The Texas House gave final approval Monday to a bill that would change how schools report how much of their student body is vaccinated. The bill passed, 98 to 40, but only after a loud and long debate.
Right now school districts anonymously collect data on how many kids are vaccinated and then report that data district-wide. Austin Independent School District has an overall vaccination exemption rate of 1.6 percent, for instance. The bill that passed out of the House Monday would break down the data for individual schools.
Some vaccine opponents see the bill as a way to pressure parents to vaccinate their children. Rep. Bill Zedler (R-Arlington) worries campus data will somehow let parents know which kids aren’t vaccinated, giving them the opportunity to use that information to pressure others.
“All they need to do is have somebody with that kind of mentality," Zedler says, "and there’s going to be a witch hunt, and there’s going to be bullying of children who either have a religious exemption or who have a philosophical exemption."

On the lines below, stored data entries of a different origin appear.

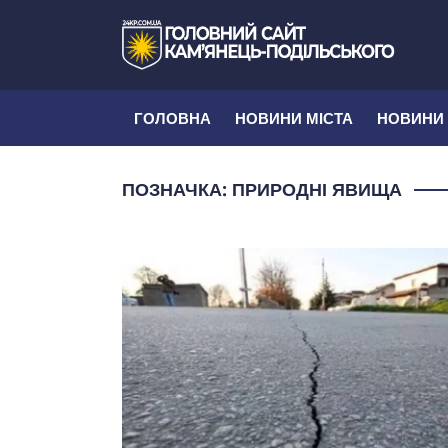
ГОЛОВНА
НОВИНИ МІСТА
НОВИНИ
ПОЗНАЧКА:
ПРИРОДНІ ЯВИЩА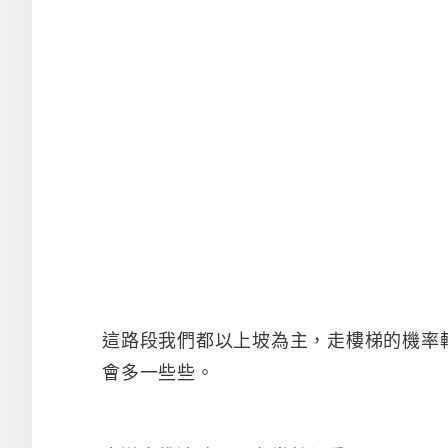
這路段我們都以上坡為主，走樓梯的機率
會多一些些。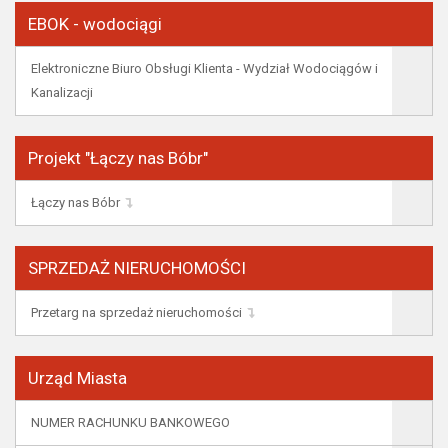
EBOK - wodociągi
Elektroniczne Biuro Obsługi Klienta - Wydział Wodociągów i
Kanalizacji
Projekt "Łączy nas Bóbr"
Łączy nas Bóbr
SPRZEDAŻ NIERUCHOMOŚCI
Przetarg na sprzedaż nieruchomości
Urząd Miasta
NUMER RACHUNKU BANKOWEGO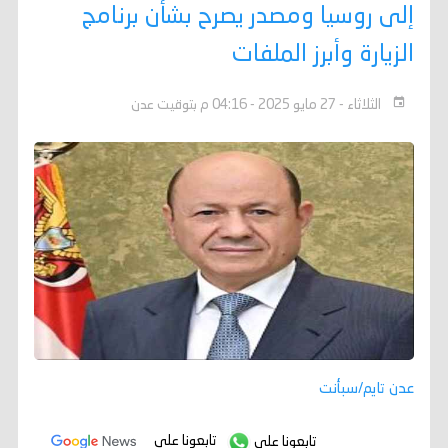
إلى روسيا ومصدر يصرح بشأن برنامج
الزيارة وأبرز الملفات
الثلاثاء - 27 مايو 2025 - 04:16 م بتوقيت عدن
عدن تايم/سبأنت
تابعونا على
تابعونا على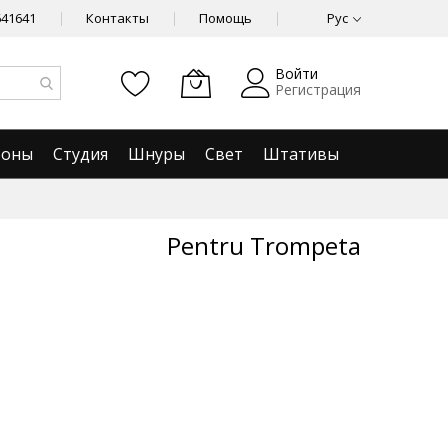
641641
Контакты
Помощь
Рус
Войти
Регистрация
фоны
Студия
Шнуры
Свет
Штативы
Pentru Trompeta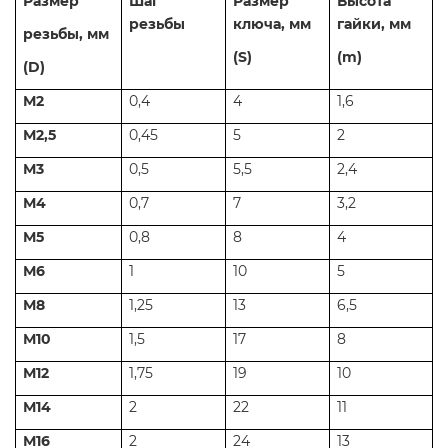
Размер
Шаг
Размер
Высота
резьбы
ключа, мм
гайки, мм
резьбы, мм
(S)
(m)
(D)
М2
0,4
4
1,6
М2,5
0,45
5
2
М3
0,5
5,5
2,4
М4
0,7
7
3,2
М5
0,8
8
4
М6
1
10
5
М8
1,25
13
6,5
М10
1,5
17
8
М12
1,75
19
10
М14
2
22
11
М16
2
24
13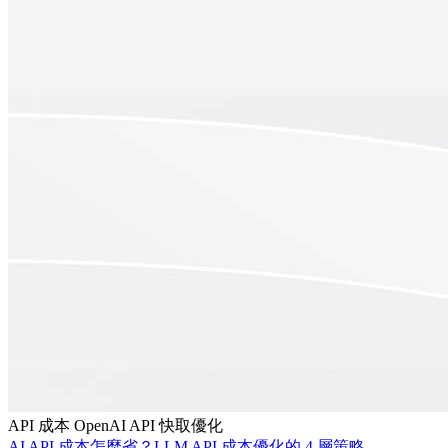
API 成本
OpenAI API
快取優化
AI API 成本怎麼省？LLM API 成本優化的 4 層策略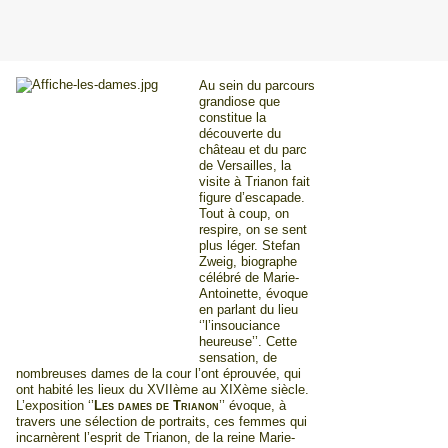
Au sein du parcours
grandiose que
constitue la
découverte du
château et du parc
de Versailles, la
visite à Trianon fait
figure d’escapade.
Tout à coup, on
respire, on se sent
plus léger. Stefan
Zweig, biographe
célébré de Marie-
Antoinette, évoque
en parlant du lieu
‘’l’insouciance
heureuse’’. Cette
sensation, de
nombreuses dames de la cour l’ont éprouvée, qui
ont habité les lieux du XVIIème au XIXème siècle.
L’exposition ‘’
Les dames de Trianon
’’ évoque, à
travers une sélection de portraits, ces femmes qui
incarnèrent l’esprit de Trianon, de la reine Marie-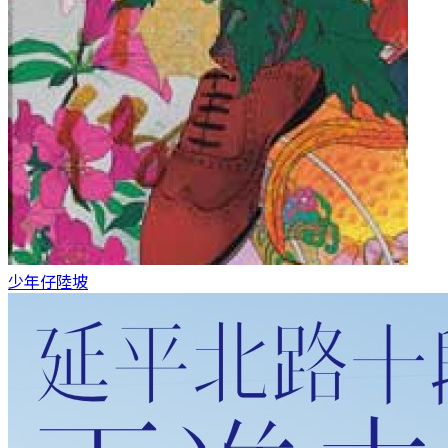
少年仔
陸坡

The bill’s author, J.D. Sheffield (R-Gatesville), says the schools don’t ask for the child’s name or address on the vaccination survey. Sheffield, a doctor, says parents have a right to know how many of their kid's peers have been vaccinated, and he dismissed the idea that specific parents might be pressured.
"This does not mandate any child getting vaccinations the parent does not want them to," Sheffield said in response to concerns about freedom. "So the parent, as we all know from earlier discussions, if they do not want their children to have vaccines, they can have a form signed at school."
Vaccination requirements have been a hot political topic in recent months, with some GOP Presidential candidates backing parents' choices to not vaccinate their children.